(Beginning of Source extract)
Evidence that yeast frataxin is not an iron storage protein in vivo.

Yeast cells deficient in the yeast frataxin homolog (Yfh1p) accumulate iron in their mitochondria. Whether this iron is toxic, however, remains unclear. We showed that large excesses of iron in the growth medium did not inhibit growth and did not decrease cell viability. Increasing the ratio of mitochondrial iron-to-Yfh1p by decreasing the steady-state level of Yfh1p to less than 100 molecules per cell had very few deleterious effects on cell physiology, even though the mitochondrial iron concentration greatly exceeded the iron-binding capacity of Yfh1p in these conditions. Mössbauer spectroscopy and FPLC analyses of whole mitochondria or of isolated mitochondrial matrices showed that the chemical and biochemical forms of the accumulated iron in mitochondria of mutant yeast strains (Deltayfh1, Deltaggc1 and Deltassq1) displayed a nearly identical distribution. This was also the case for Deltaggc1 cells, in which Yfh1p was overproduced. In these mitochondria, most of the iron was insoluble, and the ratio of soluble-to-insoluble iron did not change when the amount of Yfh1p was increased up to 4500 molecules per cell. Our results do not privilege the hypothesis of Yfh1p being an iron storage protein in vivo.

Friedreich ataxia: molecular mechanisms, redox considerations, and therapeutic opportunities.

Mitochondrial dysfunction and oxidative damage are at the origin of numerous neurodegenerative diseases like Friedreich ataxia and Alzheimer and Parkinson diseases. Friedreich ataxia (FRDA) is the most common hereditary ataxia, with one individual affected in 50,000. This disease is characterized by progressive degeneration of the central and peripheral nervous systems, cardiomyopathy, and increased incidence of diabetes mellitus. FRDA is caused by a dynamic mutation, a GAA trinucleotide repeat expansion, in the first intron of the FXN gene. Fewer than 5% of the patients are heterozygous and carry point mutations in the other allele. The molecular consequences of the GAA triplet expansion is transcription silencing and reduced expression of the encoded mitochondrial protein, frataxin. The precise cellular role of frataxin is not known; however, it is clear now that several mitochondrial functions are not performed correctly in patient cells. The affected functions include respiration, iron-sulfur cluster assembly, iron homeostasis, and maintenance of the redox status. This review highlights the molecular mechanisms that underlie the disease phenotypes and the different hypothesis about the function of frataxin. In addition, we present an overview of the most recent therapeutic approaches for this severe disease that actually has no efficient treatment.

Overexpression of the yeast frataxin homolog (Yfh1): contrasting effects on iron-sulfur cluster assembly, heme synthesis and resistance to oxidative stress.
(End of Source extract)
§ Your objective
Please say whether each statement agrees with the frataxin text. Give yes or no, followed by the exact words from the text that decide it. 1. Large excesses of iron in the growth medium reduced cell viability. 2. Friedreich ataxia affects one individual in 50,000. 3. The GAA trinucleotide repeat expansion lies in the last intron of the FXN gene.
(Beginning of Supplied records)
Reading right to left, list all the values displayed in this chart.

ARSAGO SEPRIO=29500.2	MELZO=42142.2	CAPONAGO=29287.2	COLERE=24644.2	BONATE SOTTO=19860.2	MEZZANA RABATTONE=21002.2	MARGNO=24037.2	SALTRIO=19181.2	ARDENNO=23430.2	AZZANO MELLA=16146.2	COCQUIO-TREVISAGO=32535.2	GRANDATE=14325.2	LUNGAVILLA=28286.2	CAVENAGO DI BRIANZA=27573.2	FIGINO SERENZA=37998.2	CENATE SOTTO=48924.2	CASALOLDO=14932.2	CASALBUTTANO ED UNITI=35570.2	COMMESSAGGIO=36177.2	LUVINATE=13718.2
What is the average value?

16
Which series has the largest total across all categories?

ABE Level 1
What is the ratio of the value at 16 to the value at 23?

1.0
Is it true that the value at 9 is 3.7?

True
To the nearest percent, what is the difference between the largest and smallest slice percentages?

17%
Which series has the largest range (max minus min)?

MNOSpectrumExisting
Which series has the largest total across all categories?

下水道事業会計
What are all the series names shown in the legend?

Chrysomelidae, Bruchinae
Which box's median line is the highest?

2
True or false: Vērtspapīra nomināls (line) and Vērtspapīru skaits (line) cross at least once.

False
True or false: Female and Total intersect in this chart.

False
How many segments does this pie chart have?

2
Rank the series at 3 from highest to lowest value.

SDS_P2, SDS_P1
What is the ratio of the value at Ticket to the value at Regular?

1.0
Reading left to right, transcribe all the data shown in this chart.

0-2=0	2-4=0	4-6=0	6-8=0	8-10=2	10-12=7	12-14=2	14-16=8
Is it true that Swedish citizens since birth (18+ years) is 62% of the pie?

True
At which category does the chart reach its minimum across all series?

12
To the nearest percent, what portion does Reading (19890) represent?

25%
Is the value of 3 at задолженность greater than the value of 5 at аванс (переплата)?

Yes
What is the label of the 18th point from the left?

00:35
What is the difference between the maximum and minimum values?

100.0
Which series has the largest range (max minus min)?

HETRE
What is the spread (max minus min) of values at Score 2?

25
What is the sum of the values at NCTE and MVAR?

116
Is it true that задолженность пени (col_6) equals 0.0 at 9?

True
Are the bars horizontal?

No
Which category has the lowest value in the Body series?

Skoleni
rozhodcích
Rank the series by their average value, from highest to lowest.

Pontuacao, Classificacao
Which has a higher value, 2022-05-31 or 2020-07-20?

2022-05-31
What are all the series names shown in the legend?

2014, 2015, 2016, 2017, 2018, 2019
(End of Supplied records)
§ Answer
1. No: "large excesses of iron in the growth medium did not inhibit growth and did not decrease cell viability"
2. Yes: "with one individual affected in 50,000"
3. No: "in the first intron of the FXN gene"